Peinlich genau war Ring, sobald es um Kunst ging, neben Handel und Auktion fanden im Kunstsalon Cassirer immer wieder spektakuläre Ausstellungen statt. 1928 kamen über 90 Werke von van Gogh aus privaten Sammlungen zusammen, sechs Bilder stammten aus dem Besitz eines Otto Wacker. Ihre Expertisen schienen überzeugend, doch als das Konvolut in der Viktoriastraße 35 eintraf, fiel Ring bald die mittelmäßige Qualität der Motive auf. Später schrieb sie in einem Kunstmagazin, Wackers Werke hätten „vor dem schimmernden Hintergrund der echten Bilder hilf- und gnadenlos wie Baumwollflicken auf einem Brokatgewand“ gewirkt.

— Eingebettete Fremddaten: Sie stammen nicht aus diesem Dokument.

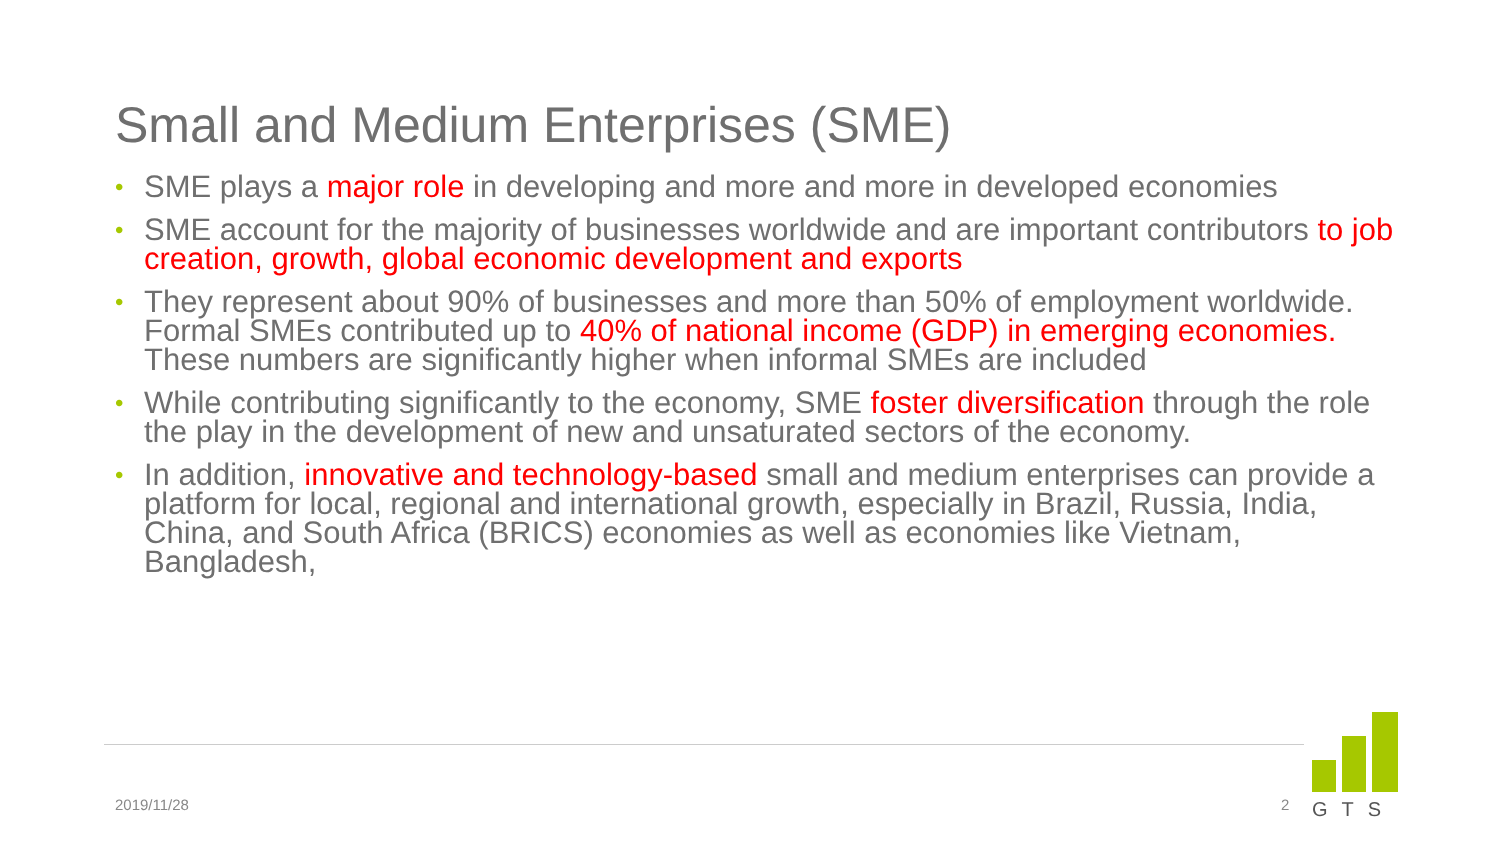Small and Medium Enterprises (SME)
• SME plays a major role in developing and more and more in developed economies
• SME account for the majority of businesses worldwide and are important contributors to job creation, growth, global economic development and exports
• They represent about 90% of businesses and more than 50% of employment worldwide. Formal SMEs contributed up to 40% of national income (GDP) in emerging economies. These numbers are significantly higher when informal SMEs are included
• While contributing significantly to the economy, SME foster diversification through the role the play in the development of new and unsaturated sectors of the economy.
• In addition, innovative and technology-based small and medium enterprises can provide a platform for local, regional and international growth, especially in Brazil, Russia, India, China, and South Africa (BRICS) economies as well as economies like Vietnam, Bangladesh,
2019/11/28 2
GTS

Der Kunstsalon rief die Polizei, es stellte sich heraus, dass Wackers Bruder Leonhard die Bilder gemalt hatte und Otto kein Kunsthändler, sondern Tänzer war. Fotos des anschließenden Prozesses sind im Landesarchiv Berlin erhalten und als Reproduktionen in der Ausstellung zu sehen; genau wie zwei der gefälschten Van-Gogh-Bilder, die tatsächlich sehr blass aussehen.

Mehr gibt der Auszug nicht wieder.